A real strategy measures what matters.
What B2B Companies Should Do Instead
Instead of asking, “What video should we make next?” ask:
“What do our buyers, candidates or stakeholders need from us that video could explain better?”
That question changes everything. It makes the video more audience-led, more focused and more useful.
It also helps avoid waste. Rather than creating content because there is a gap in the marketing calendar, you create content because there is a gap in understanding, trust, confidence or action.
Video content should always be strategic and not obligatory.
The Best B2B Video Strategy Is Focused
A strong video strategy does not mean producing endless content, but it does mean producing the right content.
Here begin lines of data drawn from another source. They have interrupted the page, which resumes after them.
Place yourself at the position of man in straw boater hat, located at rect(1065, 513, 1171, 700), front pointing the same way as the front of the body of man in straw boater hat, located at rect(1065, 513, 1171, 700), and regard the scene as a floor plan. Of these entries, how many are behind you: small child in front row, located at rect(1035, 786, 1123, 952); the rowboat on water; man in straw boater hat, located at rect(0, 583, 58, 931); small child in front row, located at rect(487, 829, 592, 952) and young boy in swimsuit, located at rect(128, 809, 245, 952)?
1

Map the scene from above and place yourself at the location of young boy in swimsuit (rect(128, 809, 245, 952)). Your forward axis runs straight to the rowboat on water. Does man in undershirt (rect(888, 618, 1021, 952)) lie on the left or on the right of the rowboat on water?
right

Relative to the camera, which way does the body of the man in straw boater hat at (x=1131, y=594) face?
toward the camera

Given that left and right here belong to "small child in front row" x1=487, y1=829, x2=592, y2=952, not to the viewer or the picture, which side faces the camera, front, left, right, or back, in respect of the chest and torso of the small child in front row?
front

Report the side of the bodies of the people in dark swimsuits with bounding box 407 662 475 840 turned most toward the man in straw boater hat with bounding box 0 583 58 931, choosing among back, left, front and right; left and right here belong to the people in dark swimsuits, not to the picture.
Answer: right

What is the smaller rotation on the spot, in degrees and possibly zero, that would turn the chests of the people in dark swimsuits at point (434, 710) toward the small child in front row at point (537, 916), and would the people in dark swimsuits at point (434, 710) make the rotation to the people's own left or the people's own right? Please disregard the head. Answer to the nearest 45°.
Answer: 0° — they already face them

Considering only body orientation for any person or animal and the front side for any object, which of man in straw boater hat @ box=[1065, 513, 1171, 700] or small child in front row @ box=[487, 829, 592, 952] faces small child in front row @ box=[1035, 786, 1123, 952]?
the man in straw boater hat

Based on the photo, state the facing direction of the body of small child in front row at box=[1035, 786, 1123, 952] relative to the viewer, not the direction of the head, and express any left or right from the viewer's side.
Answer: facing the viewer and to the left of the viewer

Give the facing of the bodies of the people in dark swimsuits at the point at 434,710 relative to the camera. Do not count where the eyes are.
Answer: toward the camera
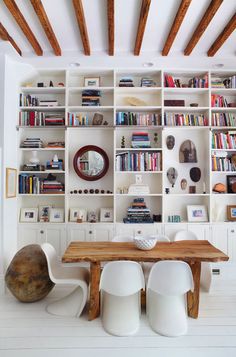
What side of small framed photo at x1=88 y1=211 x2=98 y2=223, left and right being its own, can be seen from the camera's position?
front

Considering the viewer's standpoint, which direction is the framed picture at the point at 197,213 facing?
facing the viewer

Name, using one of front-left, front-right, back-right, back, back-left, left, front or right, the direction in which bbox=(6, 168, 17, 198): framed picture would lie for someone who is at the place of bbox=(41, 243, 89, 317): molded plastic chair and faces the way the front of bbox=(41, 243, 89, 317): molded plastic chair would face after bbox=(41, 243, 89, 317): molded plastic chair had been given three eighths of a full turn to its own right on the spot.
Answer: right

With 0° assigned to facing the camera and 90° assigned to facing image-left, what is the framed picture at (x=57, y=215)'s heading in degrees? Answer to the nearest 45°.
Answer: approximately 0°

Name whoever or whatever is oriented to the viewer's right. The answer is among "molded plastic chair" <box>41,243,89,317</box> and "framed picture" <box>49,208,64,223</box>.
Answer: the molded plastic chair

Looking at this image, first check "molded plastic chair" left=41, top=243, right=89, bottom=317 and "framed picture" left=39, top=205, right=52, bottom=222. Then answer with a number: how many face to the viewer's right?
1

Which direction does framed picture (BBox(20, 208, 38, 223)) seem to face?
toward the camera

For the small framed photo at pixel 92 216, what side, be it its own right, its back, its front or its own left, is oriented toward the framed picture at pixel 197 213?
left

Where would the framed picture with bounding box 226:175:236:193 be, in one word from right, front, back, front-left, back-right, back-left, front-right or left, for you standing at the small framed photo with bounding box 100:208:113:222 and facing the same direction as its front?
left

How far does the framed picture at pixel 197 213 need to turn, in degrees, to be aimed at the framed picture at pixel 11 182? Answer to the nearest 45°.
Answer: approximately 45° to its right

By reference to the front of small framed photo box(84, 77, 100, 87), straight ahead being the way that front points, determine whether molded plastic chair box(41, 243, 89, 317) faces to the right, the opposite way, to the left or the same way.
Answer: to the left
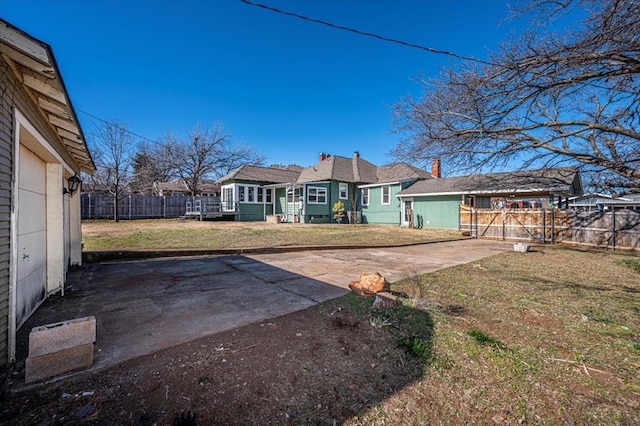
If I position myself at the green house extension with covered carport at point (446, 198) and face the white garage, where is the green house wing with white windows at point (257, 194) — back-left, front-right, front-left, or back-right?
front-right

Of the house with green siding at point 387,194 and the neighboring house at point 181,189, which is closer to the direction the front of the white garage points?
the house with green siding

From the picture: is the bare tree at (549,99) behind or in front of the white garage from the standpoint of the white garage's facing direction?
in front

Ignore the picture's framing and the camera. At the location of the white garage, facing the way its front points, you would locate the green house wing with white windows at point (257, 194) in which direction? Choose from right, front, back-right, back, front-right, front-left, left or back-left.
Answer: front-left

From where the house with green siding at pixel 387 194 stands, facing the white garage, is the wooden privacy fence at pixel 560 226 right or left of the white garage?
left

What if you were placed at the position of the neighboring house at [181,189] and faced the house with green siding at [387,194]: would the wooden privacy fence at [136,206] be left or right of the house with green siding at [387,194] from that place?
right

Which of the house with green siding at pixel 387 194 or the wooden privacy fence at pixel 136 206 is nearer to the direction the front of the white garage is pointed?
the house with green siding

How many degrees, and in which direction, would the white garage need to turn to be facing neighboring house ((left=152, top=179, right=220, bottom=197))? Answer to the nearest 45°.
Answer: approximately 90° to its left

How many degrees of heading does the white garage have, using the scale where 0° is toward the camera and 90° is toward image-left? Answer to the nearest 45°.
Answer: approximately 270°

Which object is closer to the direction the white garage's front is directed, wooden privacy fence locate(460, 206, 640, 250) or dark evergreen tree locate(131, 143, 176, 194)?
the wooden privacy fence
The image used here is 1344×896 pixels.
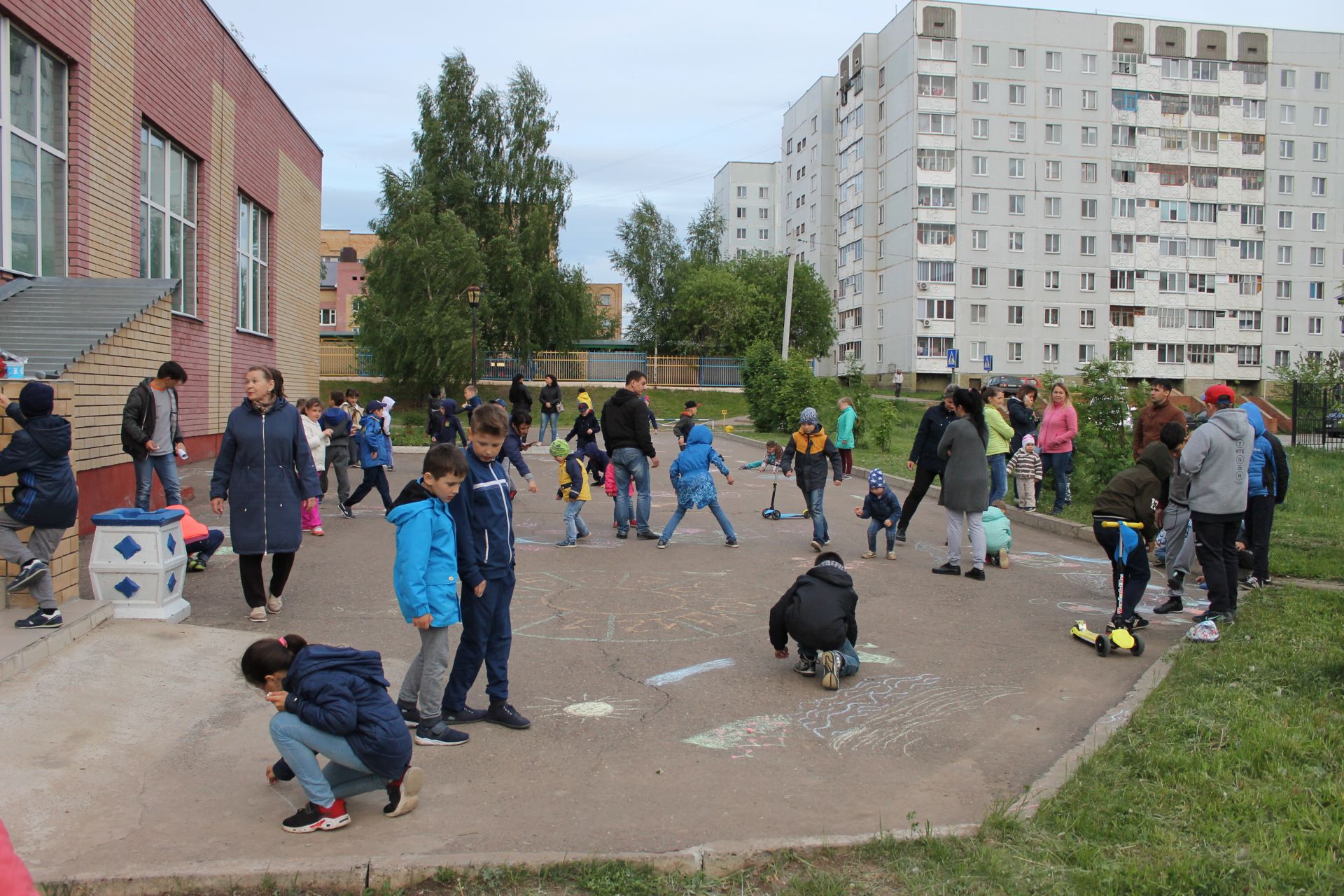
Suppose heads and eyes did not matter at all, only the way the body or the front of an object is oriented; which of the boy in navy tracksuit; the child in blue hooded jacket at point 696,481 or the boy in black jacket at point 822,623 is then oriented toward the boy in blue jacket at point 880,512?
the boy in black jacket

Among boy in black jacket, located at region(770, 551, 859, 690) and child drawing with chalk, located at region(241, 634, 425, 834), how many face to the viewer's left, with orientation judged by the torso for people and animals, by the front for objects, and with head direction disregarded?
1

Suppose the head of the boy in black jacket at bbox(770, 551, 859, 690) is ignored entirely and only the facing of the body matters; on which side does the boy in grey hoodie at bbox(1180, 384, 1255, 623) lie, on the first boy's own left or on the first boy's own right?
on the first boy's own right

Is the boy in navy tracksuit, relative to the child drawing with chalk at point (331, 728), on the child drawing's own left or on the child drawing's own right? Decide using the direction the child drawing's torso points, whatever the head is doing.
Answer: on the child drawing's own right

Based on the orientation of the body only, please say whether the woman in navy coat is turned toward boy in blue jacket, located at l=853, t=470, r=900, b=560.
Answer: no

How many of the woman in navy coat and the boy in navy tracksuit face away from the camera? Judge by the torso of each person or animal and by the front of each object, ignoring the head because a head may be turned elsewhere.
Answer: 0

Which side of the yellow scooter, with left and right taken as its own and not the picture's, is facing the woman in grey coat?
back

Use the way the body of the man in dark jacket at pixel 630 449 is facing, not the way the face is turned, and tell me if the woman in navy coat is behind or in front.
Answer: behind

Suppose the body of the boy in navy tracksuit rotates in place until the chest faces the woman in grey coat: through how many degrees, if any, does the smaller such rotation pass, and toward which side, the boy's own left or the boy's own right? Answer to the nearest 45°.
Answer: approximately 90° to the boy's own left

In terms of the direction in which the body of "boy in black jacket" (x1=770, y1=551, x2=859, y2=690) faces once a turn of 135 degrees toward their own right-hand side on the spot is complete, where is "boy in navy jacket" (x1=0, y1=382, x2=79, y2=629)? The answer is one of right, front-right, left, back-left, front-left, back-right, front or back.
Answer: back-right

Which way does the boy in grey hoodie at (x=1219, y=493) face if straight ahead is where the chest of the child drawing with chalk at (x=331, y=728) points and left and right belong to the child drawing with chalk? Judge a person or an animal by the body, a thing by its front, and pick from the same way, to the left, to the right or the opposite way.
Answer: to the right

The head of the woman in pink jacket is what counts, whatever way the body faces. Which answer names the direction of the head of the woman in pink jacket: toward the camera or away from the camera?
toward the camera

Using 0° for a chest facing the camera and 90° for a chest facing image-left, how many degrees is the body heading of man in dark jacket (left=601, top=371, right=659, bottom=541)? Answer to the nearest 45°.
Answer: approximately 225°

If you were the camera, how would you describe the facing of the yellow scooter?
facing the viewer and to the right of the viewer

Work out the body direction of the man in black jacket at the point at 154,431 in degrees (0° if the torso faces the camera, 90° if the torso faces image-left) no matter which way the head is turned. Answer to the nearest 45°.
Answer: approximately 315°

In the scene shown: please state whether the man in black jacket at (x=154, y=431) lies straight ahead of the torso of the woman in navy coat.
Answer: no

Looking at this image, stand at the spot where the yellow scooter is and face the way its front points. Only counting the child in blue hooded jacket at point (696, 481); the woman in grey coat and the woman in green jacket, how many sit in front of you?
0

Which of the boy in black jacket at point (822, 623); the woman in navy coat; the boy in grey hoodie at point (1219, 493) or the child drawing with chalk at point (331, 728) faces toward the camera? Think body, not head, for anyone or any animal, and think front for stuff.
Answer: the woman in navy coat

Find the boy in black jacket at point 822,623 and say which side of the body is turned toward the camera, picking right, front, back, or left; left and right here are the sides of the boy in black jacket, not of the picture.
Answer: back
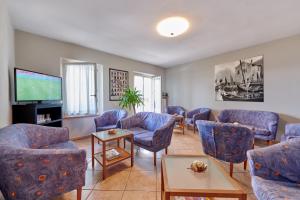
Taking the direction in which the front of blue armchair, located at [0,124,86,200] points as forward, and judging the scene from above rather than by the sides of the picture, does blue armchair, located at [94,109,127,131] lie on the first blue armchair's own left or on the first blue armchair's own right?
on the first blue armchair's own left

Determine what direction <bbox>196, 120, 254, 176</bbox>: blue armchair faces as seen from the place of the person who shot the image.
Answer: facing away from the viewer and to the right of the viewer

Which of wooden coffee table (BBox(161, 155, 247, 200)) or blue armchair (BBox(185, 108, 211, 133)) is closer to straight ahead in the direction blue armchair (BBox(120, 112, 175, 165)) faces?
the wooden coffee table

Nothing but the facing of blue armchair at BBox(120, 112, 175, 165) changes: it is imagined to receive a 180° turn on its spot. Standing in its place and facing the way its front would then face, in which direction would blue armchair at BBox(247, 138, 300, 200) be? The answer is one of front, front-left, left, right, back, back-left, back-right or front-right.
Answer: right

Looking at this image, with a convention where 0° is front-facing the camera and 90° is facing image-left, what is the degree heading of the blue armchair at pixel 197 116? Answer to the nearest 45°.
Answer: approximately 45°

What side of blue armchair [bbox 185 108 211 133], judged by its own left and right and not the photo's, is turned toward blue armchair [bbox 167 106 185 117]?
right

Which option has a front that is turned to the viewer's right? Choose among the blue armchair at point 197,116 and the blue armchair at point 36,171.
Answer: the blue armchair at point 36,171

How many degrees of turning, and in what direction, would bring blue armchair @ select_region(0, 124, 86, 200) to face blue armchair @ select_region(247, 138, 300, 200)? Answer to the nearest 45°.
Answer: approximately 45° to its right

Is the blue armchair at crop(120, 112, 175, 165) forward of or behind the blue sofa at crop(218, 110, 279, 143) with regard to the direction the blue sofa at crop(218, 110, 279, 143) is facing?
forward

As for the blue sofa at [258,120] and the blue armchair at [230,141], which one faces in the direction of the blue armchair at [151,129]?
the blue sofa at [258,120]
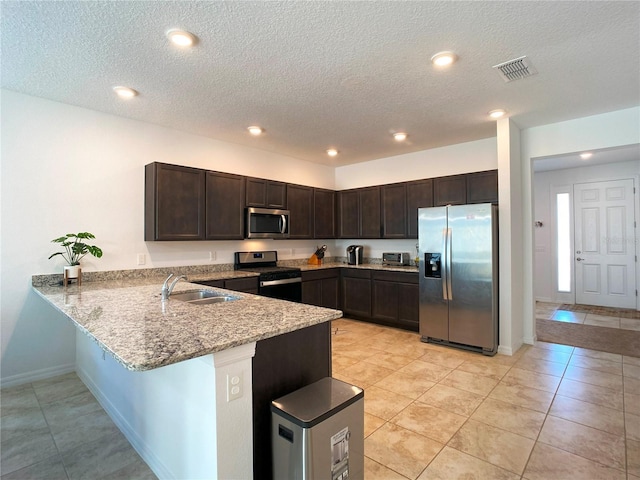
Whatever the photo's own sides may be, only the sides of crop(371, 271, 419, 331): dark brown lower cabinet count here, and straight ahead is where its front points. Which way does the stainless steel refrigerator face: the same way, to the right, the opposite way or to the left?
the same way

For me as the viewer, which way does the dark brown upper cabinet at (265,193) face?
facing the viewer and to the right of the viewer

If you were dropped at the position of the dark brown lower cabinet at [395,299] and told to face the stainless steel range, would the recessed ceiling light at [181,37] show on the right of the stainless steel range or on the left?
left

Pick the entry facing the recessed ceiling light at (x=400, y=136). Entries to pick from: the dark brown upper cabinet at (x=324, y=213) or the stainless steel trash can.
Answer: the dark brown upper cabinet

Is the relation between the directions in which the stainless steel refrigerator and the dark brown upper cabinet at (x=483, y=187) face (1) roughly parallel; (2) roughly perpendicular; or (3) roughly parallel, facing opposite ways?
roughly parallel

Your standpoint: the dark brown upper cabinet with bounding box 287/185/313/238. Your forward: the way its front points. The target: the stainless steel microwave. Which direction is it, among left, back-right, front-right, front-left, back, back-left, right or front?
right

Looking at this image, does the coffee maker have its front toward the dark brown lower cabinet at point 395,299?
no

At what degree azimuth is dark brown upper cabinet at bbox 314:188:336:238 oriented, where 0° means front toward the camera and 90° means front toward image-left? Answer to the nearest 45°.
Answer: approximately 315°

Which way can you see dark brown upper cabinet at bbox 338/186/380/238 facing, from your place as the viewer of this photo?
facing the viewer and to the left of the viewer

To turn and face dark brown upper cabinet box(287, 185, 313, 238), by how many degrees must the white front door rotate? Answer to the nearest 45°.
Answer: approximately 45° to its right

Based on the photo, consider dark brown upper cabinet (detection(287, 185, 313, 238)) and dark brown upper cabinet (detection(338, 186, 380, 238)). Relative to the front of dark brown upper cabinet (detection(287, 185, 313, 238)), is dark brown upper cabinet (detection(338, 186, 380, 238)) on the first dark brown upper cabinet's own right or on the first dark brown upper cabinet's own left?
on the first dark brown upper cabinet's own left

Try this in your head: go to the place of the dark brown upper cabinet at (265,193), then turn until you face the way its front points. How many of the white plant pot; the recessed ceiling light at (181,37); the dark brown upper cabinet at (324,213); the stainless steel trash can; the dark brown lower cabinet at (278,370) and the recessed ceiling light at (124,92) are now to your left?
1

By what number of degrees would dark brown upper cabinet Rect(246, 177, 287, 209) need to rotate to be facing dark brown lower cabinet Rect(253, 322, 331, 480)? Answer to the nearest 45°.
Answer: approximately 45° to its right

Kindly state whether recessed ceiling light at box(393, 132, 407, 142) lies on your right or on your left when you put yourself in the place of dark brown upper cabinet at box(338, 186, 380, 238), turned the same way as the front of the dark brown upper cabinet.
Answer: on your left

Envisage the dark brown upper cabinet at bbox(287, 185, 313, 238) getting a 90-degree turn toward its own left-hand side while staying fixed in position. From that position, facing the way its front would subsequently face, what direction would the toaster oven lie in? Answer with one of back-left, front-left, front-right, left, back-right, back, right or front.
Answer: front-right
It may be better to create four highly focused videos that support real commercial goals than twenty generic clips that don’t enable your customer’s to take action.
Focus matters because B2B audiences are busy. They do not need vague brand messaging. They need clarity, relevance and proof.
They need to understand:
- What problem you solve.
- Why it matters.
- Why you are credible.
- What makes you different.
- Who you have helped.
- What they should do next.
A real strategy makes those messages easier to deliver across the right channels.
Why Strategy Saves Money
Some companies think strategy adds cost, but in reality, a lack of strategy is often what wastes money.
Without strategy, businesses may film the wrong message, create the wrong format, miss useful content, produce videos that cannot be repurposed, or finish with one asset that does not support any part of the business adequately.
With strategy, the production is more efficient.
- The brief is clearer.
- The shoot is better planned.
- The edit has a stronger structure.
- The content can be repurposed.
- The videos have defined jobs.
- Stakeholders are aligned earlier.
So, Why Are Most B2B Companies Getting Video Wrong?
Because they are making videos without a clear goal.
- They are focusing on the asset instead of the audience.
- They are measuring views instead of usefulness.
- They are thinking about production before distribution.
- They are trying to say everything in one film.
- They are treating video as a campaign extra rather than a sales, recruitment and trust-building tool.
A real B2B video strategy connects the goal, audience, message, format, distribution and measurement before production begins.
That is how video becomes a practical tool for growth.